Hi all. I am in the process of setting up a 10 gallon planted tank. 
I have heard of Bettas doing well with ADF's. And I have heard of Bettas getting along with Cory cats. (For the record, I am looking specifically at julii cats which from my research are good in a 10 gallon. Let me know if there is documentation otherwise...)
My big question though is - with ADFs and Cory cats occupying the same sort of lower tank space, would they get along? Or is that problematic?)


----------



## RussellTheShihTzu (Mar 19, 2013)

There shouldn't be a problem between the Cories and ADF. How many ADF and how many Cories? I would suggest a minimum of three ADF but more is better. I have six with my Betta in a 10. I also have a most excellent source if you don't mind onliine buying.


----------



## FrightyDog (Apr 16, 2013)

Wait. 6 ADF or cories???


----------



## RussellTheShihTzu (Mar 19, 2013)

ADF do best the more you have so I have six in my 10 along with a Betta and numerous male Dwarf Panda Guppies and male Endlers. Three are perfectly fine for ADF, though. My six interact a lot more with each other than when I had just Clayton and Esmeralda.

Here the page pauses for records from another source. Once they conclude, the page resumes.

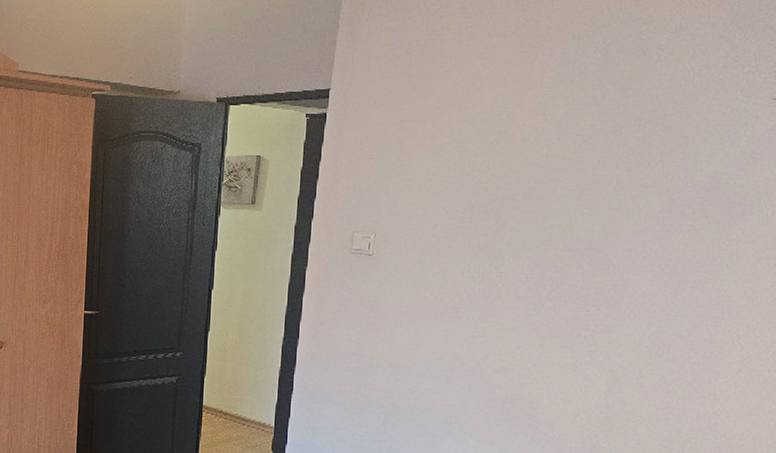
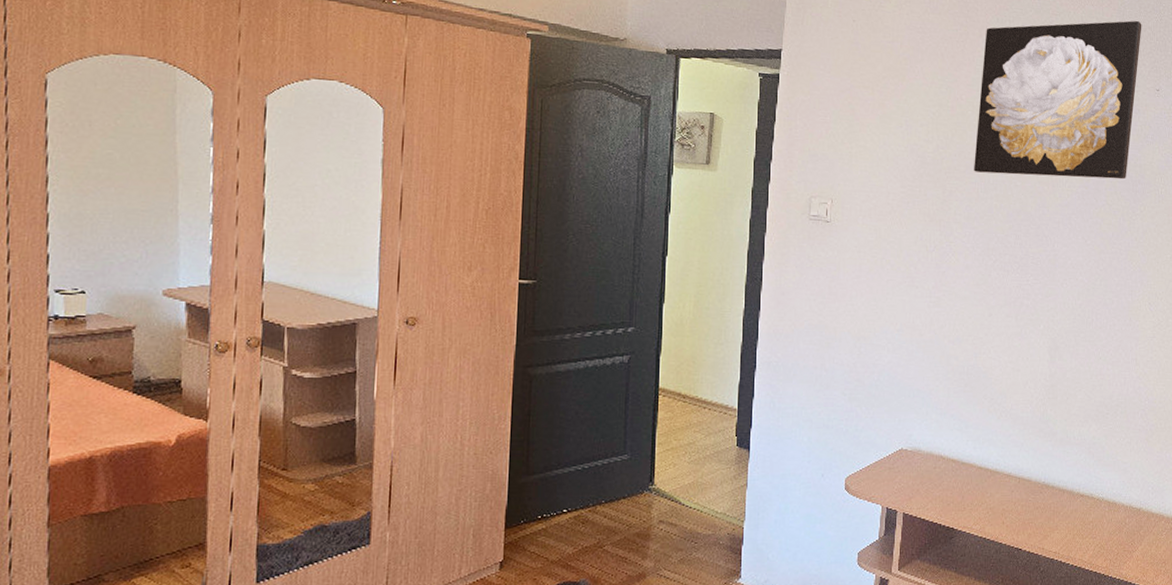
wall art: none [533,20,761,202] -> present [974,20,1142,180]

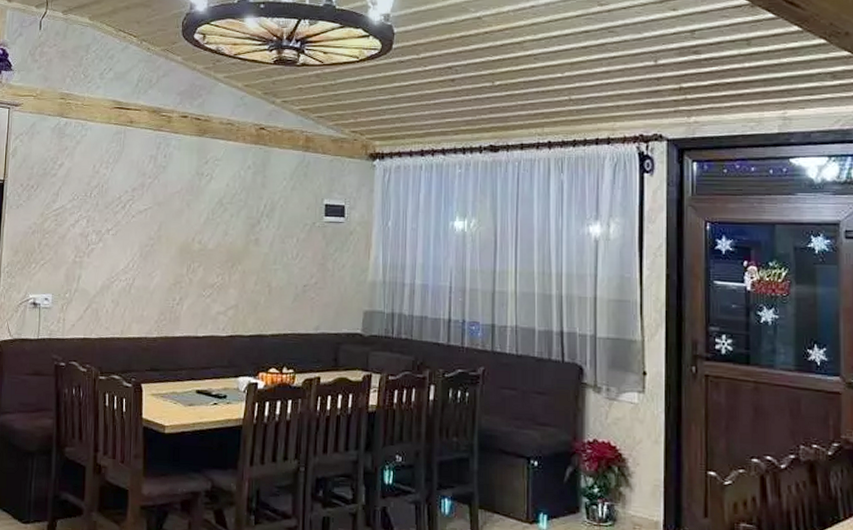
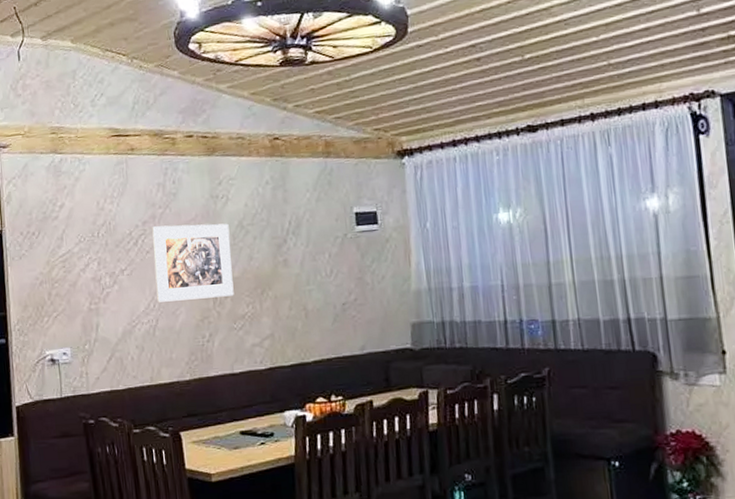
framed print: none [137,194,210,266] -> present [152,223,234,302]

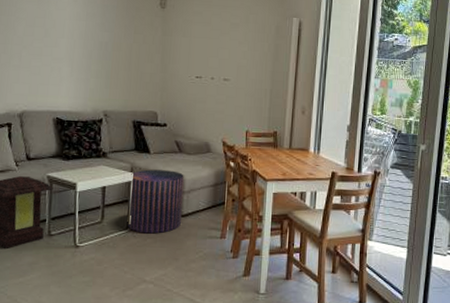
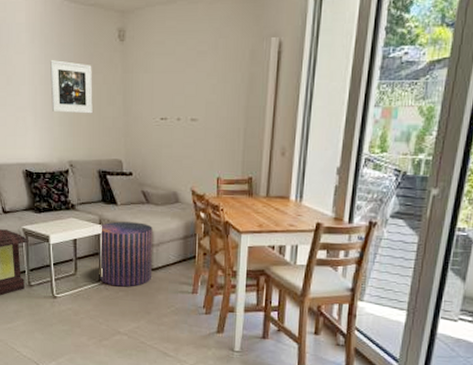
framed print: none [89,18,133,69] -> present [50,60,93,114]

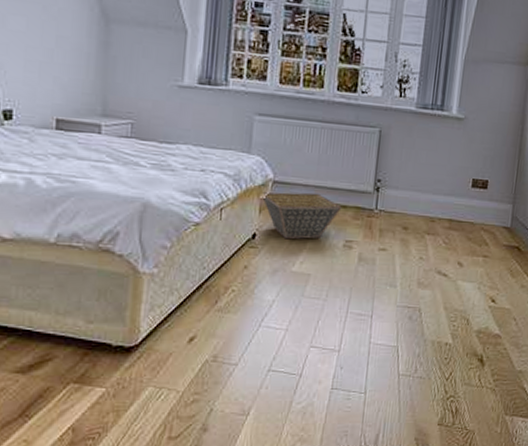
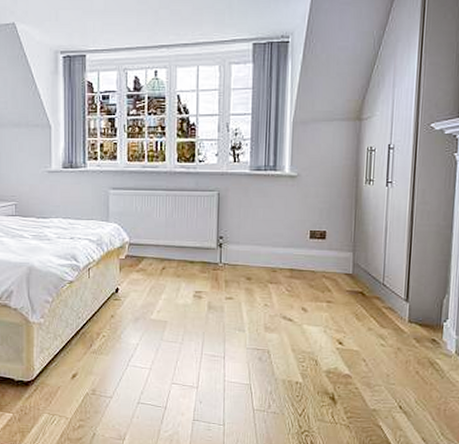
basket: present [262,192,342,240] -> none [121,251,189,292]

It's the Julii that need a minimum of six in a shoal (Source: Planet Catfish). Of course, people often keep fewer shoaling fish than recommended but they aren't doing what's best for the long-term, optimum health of their fish.


----------



## Cranly (Apr 14, 2014)

RussellTheShihTzu said:


> There shouldn't be a problem between the Cories and ADF. How many ADF and how many Cories? I would suggest a minimum of three ADF but more is better. I have six with my Betta in a 10. I also have a most excellent source if you don't mind onliine buying.


Great! I'm glad to hear they should get along. 
I was planning on 4 ADF. And 4 Cories. 
I'm totally willing to get a few more if you think my tank could handle it. 

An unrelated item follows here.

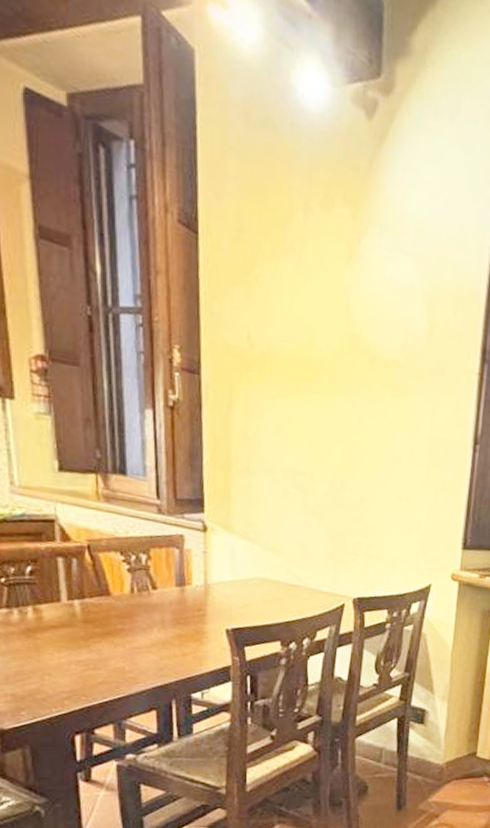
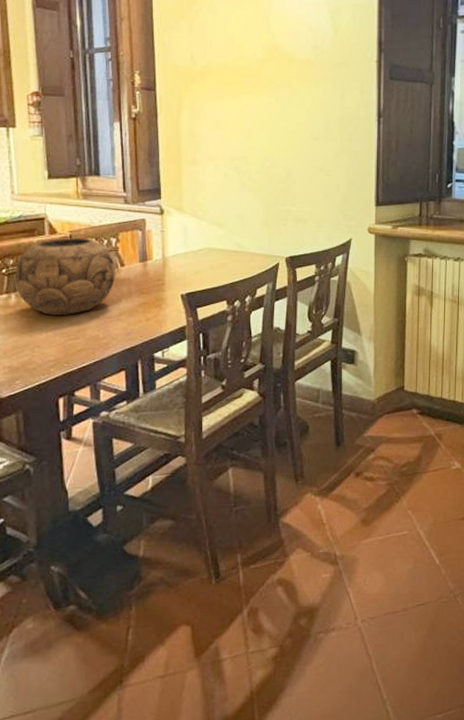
decorative bowl: none [16,547,147,641] -> present [14,237,116,315]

This is what I was thinking - let me know your thoughts: 
4 julii cory
4 ADF
2 nerites
1 betta

picture of tank setup included - the plants are still pretty new and growing. 

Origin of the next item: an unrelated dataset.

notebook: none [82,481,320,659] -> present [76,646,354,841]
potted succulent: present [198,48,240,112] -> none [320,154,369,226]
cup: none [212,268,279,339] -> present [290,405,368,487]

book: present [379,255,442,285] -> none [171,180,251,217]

I'm definitely up for buying online if you have a good source!


----------



## RussellTheShihTzu (Mar 19, 2013)

Very nice set-up!!!

I would get two more Julii for the minimum. If you have plenty of algae two Nerites would work but remember they're very finicky eaters; also great escape artists even when parameters are perfect. Make sure every tiny little opening is completely sealed. The six ADF are great in the 10 gallon; they don't have much of a bioload. I feed them HBH Frog and Tadpole Bites, frozen bloodworms and Tetra ReptoTreat Delica bloodworms.

Have bought all my ADF from 
2 African Dwarf Frogs Live Freshwater Fish | eBay

Send a PM and I'll give you his email address. I believe additional ADF were around $4.50. SebastiansMom bought her ADF from Sam, too. And, he has a variety of Nerites ... all of mine came from him as well.  Oh, and he ships for one price.

fishonlinerus | eBay


----------



## SabastiansMom (Jul 25, 2014)

Love my ADFs they are fantastic and very healthy! I want to add some corys to my ten gallon too.


----------